= Beginning of Section =

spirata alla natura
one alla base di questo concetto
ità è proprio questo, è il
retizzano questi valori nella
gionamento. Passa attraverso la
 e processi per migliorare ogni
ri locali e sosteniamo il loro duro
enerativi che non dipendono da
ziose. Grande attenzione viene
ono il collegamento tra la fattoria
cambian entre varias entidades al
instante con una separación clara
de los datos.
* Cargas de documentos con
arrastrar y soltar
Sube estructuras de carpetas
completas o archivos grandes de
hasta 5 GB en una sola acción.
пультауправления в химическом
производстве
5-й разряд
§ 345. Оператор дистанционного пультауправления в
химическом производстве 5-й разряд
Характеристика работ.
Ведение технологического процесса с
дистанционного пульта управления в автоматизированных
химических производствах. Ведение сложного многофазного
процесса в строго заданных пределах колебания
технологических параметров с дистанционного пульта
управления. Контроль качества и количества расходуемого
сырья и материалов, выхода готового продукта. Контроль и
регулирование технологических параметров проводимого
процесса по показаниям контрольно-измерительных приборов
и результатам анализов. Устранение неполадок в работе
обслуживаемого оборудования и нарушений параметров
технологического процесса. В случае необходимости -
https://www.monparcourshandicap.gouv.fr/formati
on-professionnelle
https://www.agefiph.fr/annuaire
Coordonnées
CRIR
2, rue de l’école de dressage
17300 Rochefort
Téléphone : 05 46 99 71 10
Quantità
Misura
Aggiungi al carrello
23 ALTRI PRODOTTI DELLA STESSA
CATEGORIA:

= End of Section =

*What is needed*.
Can you retype every line from all of the entries above, character for character, with nothing added or changed?

*Written reply*.
spirata alla natura
one alla base di questo concetto
ità è proprio questo, è il
retizzano questi valori nella
gionamento. Passa attraverso la
 e processi per migliorare ogni
ri locali e sosteniamo il loro duro
enerativi che non dipendono da
ziose. Grande attenzione viene
ono il collegamento tra la fattoria
cambian entre varias entidades al
instante con una separación clara
de los datos.
* Cargas de documentos con
arrastrar y soltar
Sube estructuras de carpetas
completas o archivos grandes de
hasta 5 GB en una sola acción.
пультауправления в химическом
производстве
5-й разряд
§ 345. Оператор дистанционного пультауправления в
химическом производстве 5-й разряд
Характеристика работ.
Ведение технологического процесса с
дистанционного пульта управления в автоматизированных
химических производствах. Ведение сложного многофазного
процесса в строго заданных пределах колебания
технологических параметров с дистанционного пульта
управления. Контроль качества и количества расходуемого
сырья и материалов, выхода готового продукта. Контроль и
регулирование технологических параметров проводимого
процесса по показаниям контрольно-измерительных приборов
и результатам анализов. Устранение неполадок в работе
обслуживаемого оборудования и нарушений параметров
технологического процесса. В случае необходимости -
https://www.monparcourshandicap.gouv.fr/formati
on-professionnelle
https://www.agefiph.fr/annuaire
Coordonnées
CRIR
2, rue de l’école de dressage
17300 Rochefort
Téléphone : 05 46 99 71 10
Quantità
Misura
Aggiungi al carrello
23 ALTRI PRODOTTI DELLA STESSA
CATEGORIA:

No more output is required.